#### [Task objective]
Find "Kreativni centar, Pčelica, Dereta…" and "Možda će vam se svideti" in the records below. Copy the lines holding them and every line between, exactly, and no others.

#### [Supplied records]

----

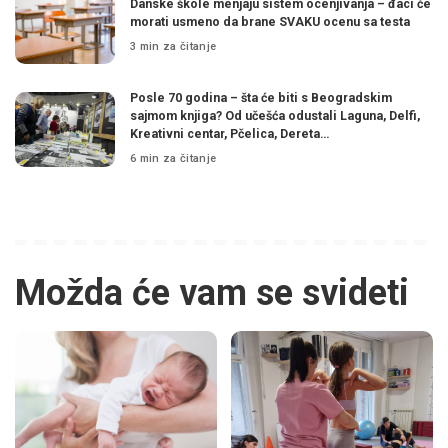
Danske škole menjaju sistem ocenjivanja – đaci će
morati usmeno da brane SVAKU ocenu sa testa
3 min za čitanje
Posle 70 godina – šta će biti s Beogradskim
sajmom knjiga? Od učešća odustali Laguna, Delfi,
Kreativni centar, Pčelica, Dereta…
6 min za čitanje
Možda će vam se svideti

----

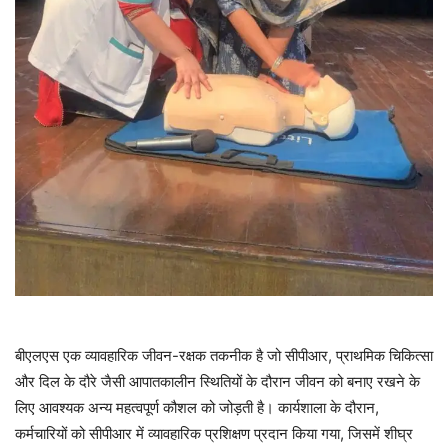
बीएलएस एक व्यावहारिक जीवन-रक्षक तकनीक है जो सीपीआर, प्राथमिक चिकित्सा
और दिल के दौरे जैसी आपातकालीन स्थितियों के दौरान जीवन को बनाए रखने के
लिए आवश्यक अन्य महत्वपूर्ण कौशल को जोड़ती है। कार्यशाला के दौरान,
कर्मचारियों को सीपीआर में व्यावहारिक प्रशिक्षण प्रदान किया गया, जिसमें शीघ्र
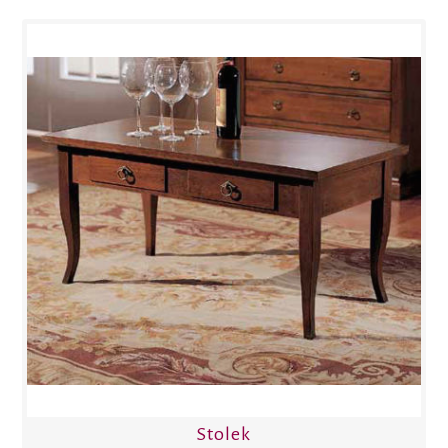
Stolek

----

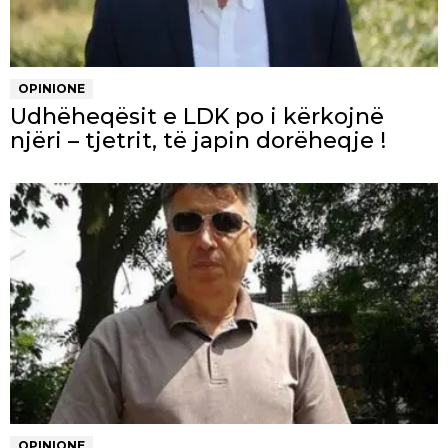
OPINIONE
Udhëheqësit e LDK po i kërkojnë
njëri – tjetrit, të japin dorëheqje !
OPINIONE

----

#### [Task response]
Kreativni centar, Pčelica, Dereta…
6 min za čitanje
Možda će vam se svideti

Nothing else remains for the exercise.